Secondly, while making unprecedented artistic innovations, the people of this era also retained a deep affection for cultural traditions, and only the "leftist art" represented by Russian Futurist poetry had a negative attitude towards cultural heritage, while most of the cultural people of that era undoubtedly cherished culture. The poet Mandelstam once said in response to the question "What is Akmism?": "It is the nostalgia for the culture of the world." This answer is representative and symbolic. In that era, as far as the myths of ancient Greece and Rome, as far as German philosophy and French symbolism theory, were all concerned by Russian intellectuals. There is a concept of "Third Rome" in the Russian Orthodox Church, which holds that the essence of Christianity was transferred to Byzantium after the decline of Rome, and then to Moscow after Byzantium was ruled by Islamic forces, so that Moscow in the 17th and 18th centuries was the center of Western Christendom. Although this theory did not win the Orthodox Church a real dominance in the world, the sense of responsibility reflected in this theory in the face of Western civilization as a whole has always been more fully reflected in Russian intellectuals, especially those in the "Silver Age". Therefore, they dare to think of themselves as defenders of world culture, so that they can make warm reflections on the living conditions and historical destiny of mankind in the relatively remote northern Xinjiang.

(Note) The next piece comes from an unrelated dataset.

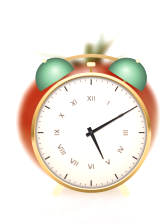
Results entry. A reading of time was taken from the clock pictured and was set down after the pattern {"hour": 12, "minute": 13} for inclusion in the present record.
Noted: {"hour": 5, "minute": 10}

Finally, in connection with the nostalgia for culture, the cultural people of the "Silver Age" generally showed a kind of spiritual sincerity. The beginning of the 20th century was a turbulent era, with revolutions and wars; it was also a chaotic era, and the desires that pervade the world today were also inflated at that time. However, in that time and space, the Russian intellectuals embodied the childlike feelings of what Brodsky called "children of civilization." In the years of war and chaos, they were able to sit intently in their study and write intently; in the era of inflated desire and revaluation, they always maintained a firm belief in the value of art and their own value; at the turn of the century full of confusion and doubt, they were hastily and seriously sorting out the cultural heritage of the past century, and at the same time established a basic framework for the direction of the culture of the new century. Their way of life may not have been able to reverse the social climate of the time, but they maintained the prosperity and continuation of their culture; their speculations and discoveries may not be the truth that has been true throughout the centuries, but the fruits of their spiritual labor have obviously not "gone with the wind" in a hundred years or less. Today, when utilitarian principles have deeply invaded the lives of the literati, the state of mind and conviction of the Russian cultural people at the beginning of the 20th century is particularly touching and envious.

When talking lively about the "Silver Age" culture, we also need to remain calm. In reading, there are often the most fashionable and the best stereotypes for the latest things; in research, the gaps filled are often more respected, and some researchers will always consciously or unconsciously "solipsistically respect" their favorite and familiar objects. At present, with the exception of a few who have a negative view of the "Silver Age" culture out of ideological stance, most researchers seem to be advocating the "Silver Age" without hesitation. Relatively speaking, there are fewer sober views about the "Silver Age". For example, compared with the Russian cultural tradition with a great sense of civic responsibility, humanitarianism and morality, the culture of the "Silver Age" seems to be too concerned with the self and the heart, too aristocratic; for example, while focusing on the world cultural heritage, the "Silver Age" culture has relatively little inheritance and consolidation of the cultural traditions of the Russian nation, and so on. Only after noticing and thinking about these issues can we have a fuller and deeper understanding of the culture of the Russian "Silver Age".